Caries is caused by the dissolution of the teeth by acid produced by the metabolism of dietary carbohydrates by oral bacteria. These bacteria are primarily Streptococcus Mutans and Lactobacilli. Fluoride, in addition to forming erosion resistant fluoroapatite in teeth, has been shown to inhibit bacteria that cause dental caries. This is thought to occur mainly through inhibition of energy metabolism (glycolysis) in caries causing microorganisms such as Streptococcus mutans.
Many factors, however, contribute to the development of dental caries including quantity of saliva, oral hygiene, nutritional status, and immune function. If these factors are compromised, adding fluoride has limited effect on preventing dental caries. Salivary secretions help neutralise caries-causing acids and contains calcium and phosphate that facilitate teeth remineralisation. Individuals with low salivary secretions have higher risk of dental caries.
Acid producing normal flora of the oral cavity such as Lactobacillus acidophilus thrive and may become cariogenic in the presence of high sugar intake as well as fermentable carbohydrates on the enamel as from carbonated soft drinks, lollies and starchy, refined carbohydrates (e.g. bread) respectively which are metabolized to acids by plaque bacteria. High carbohydrate diets therefore are a major factor in the development of caries. This is also due to the presence of the digestive enzyme, salivary amylase which breakdown starches (carbohydrates) in the mouth into smaller sugars that can then act on eroding teeth enamel.

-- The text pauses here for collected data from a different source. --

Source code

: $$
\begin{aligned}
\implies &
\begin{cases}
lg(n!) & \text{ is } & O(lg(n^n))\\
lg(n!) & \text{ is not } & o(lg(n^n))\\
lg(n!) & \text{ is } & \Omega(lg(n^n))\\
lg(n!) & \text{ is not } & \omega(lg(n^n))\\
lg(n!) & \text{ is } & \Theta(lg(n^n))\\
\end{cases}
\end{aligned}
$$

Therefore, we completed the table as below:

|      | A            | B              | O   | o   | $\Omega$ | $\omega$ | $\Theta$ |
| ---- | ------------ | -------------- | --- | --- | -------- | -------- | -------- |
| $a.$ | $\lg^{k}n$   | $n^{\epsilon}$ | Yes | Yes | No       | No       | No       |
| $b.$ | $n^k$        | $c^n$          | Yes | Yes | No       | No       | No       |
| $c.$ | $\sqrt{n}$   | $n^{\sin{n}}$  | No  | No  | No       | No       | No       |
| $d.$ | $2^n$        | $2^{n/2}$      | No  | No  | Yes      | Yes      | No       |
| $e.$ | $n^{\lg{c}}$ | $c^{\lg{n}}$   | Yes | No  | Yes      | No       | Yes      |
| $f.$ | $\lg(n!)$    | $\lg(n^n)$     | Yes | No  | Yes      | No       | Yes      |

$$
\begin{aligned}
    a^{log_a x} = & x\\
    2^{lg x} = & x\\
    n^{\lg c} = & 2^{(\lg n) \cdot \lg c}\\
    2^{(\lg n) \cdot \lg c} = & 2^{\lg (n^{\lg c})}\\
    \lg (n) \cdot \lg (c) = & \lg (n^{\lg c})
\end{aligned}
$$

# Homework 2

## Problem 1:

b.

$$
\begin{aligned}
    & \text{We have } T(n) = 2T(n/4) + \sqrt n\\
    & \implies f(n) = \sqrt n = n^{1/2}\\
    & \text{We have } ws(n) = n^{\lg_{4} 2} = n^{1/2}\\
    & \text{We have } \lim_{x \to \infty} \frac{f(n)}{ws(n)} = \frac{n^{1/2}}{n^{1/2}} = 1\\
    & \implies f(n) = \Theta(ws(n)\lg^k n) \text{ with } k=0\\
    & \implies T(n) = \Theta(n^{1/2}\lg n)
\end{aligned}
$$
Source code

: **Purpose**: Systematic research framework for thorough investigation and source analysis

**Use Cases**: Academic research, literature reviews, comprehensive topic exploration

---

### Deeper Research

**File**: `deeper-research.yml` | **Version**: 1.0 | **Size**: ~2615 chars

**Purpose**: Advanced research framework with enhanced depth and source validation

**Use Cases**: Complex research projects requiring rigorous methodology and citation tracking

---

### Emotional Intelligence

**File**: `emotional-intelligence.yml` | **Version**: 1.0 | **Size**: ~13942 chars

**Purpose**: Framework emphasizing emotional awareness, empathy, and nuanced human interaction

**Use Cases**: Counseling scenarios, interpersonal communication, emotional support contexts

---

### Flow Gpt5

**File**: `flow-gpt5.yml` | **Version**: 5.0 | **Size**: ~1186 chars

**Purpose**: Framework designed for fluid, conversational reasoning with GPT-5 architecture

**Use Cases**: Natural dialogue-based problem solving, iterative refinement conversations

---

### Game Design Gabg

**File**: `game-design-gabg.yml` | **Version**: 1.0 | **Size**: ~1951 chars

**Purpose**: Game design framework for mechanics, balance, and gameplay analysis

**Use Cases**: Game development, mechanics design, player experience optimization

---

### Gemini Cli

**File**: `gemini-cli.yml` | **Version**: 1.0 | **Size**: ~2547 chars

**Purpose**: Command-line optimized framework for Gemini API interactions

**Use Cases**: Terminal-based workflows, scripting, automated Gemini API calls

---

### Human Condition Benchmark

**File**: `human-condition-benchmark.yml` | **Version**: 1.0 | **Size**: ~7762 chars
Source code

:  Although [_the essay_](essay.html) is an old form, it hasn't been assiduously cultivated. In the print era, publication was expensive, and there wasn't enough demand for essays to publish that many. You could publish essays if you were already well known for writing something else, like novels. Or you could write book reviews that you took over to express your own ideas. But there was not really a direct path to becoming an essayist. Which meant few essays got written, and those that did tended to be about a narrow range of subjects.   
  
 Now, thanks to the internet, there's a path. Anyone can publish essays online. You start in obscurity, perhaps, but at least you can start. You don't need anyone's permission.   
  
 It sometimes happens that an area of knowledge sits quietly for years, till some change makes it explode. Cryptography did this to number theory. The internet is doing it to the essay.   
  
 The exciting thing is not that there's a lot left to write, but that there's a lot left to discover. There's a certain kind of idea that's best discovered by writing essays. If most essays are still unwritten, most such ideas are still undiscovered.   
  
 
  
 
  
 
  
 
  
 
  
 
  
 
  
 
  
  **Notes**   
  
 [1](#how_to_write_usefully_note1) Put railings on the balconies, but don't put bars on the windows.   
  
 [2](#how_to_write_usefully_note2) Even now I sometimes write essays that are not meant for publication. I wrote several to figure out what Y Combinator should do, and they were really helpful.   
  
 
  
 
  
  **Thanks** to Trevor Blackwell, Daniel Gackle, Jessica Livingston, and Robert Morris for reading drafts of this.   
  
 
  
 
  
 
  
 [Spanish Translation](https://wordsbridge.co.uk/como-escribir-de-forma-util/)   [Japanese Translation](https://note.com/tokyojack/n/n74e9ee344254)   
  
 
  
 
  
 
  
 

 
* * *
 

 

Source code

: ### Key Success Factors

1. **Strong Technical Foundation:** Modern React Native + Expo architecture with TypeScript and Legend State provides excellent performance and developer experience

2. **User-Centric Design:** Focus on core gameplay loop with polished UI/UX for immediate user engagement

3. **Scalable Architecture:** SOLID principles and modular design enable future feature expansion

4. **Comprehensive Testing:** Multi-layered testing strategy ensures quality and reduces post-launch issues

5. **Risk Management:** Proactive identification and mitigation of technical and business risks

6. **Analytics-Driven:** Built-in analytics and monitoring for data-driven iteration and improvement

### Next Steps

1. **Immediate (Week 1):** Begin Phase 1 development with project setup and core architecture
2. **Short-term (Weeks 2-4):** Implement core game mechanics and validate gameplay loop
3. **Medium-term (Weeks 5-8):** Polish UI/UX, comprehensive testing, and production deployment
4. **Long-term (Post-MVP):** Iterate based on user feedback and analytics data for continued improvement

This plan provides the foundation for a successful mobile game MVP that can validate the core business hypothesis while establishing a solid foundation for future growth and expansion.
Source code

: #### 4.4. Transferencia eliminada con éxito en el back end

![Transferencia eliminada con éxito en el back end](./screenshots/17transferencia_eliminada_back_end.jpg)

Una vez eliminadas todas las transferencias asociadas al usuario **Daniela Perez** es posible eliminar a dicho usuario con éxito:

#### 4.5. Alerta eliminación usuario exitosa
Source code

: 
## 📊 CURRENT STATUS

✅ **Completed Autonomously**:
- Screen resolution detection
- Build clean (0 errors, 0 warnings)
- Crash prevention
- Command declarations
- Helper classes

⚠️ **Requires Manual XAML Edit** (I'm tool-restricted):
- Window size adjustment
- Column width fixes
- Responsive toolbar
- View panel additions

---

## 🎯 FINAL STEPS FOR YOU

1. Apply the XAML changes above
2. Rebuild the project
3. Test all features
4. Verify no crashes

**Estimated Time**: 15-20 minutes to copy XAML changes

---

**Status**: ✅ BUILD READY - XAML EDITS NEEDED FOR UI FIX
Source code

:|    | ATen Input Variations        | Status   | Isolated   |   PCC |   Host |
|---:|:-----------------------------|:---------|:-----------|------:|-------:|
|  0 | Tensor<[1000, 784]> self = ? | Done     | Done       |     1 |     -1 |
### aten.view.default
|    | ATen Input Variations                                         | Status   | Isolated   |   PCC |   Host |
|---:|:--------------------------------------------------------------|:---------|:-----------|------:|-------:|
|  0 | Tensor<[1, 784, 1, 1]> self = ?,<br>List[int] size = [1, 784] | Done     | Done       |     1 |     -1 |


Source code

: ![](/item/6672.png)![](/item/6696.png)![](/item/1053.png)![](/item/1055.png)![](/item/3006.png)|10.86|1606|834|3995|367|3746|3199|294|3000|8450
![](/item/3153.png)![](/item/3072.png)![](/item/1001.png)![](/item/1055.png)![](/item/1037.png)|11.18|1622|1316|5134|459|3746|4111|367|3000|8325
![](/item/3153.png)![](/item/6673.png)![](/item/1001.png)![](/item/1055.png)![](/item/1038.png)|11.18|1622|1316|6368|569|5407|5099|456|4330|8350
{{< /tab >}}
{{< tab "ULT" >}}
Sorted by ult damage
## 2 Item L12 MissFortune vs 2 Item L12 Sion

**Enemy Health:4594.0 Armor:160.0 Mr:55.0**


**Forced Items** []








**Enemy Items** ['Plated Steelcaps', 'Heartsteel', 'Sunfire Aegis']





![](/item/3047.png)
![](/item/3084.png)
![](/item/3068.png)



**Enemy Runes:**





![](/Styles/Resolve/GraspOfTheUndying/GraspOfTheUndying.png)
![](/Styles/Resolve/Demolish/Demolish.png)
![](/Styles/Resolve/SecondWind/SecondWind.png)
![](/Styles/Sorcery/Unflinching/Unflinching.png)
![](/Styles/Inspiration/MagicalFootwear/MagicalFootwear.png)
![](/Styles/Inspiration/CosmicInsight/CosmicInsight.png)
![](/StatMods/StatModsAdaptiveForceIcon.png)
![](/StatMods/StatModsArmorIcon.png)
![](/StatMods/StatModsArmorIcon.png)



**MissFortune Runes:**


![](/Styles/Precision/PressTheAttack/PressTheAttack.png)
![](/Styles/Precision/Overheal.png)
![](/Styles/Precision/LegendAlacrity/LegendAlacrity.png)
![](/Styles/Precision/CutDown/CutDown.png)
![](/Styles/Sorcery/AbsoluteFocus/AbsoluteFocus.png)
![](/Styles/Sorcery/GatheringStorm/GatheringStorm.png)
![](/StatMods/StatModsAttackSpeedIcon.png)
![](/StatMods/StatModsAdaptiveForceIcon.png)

In addition, low anti-oxidant levels (low vitamin C, A), low vitamin D, niacin (vitamin B3) and inflammation increase risk of gingivitis, poor tooth formation and associated teeth problems. Vitamin D, for example, increases calcium deposition in teeth and bones and induces cathelicidin, an antimicrobial peptide, which attacks oral bacteria linked to dental caries. Hence, deficiency of these nutrients may contribute to the development of dental caries.
Thus, the multiple pathways to the development of dental caries make it difficult to accurately ascertain the contribution of fluoride ingestion to dental caries prevention. Given that the action of fluoride on dental caries prevention is topical, only topical fluoride products are likely to provide optimal benefits claimed for this chemical. Improvements in oral hygiene, nutrition and public health over the last 60 years has been the primary reason dental caries rates has decreased world-wide and not due to water fluoridation.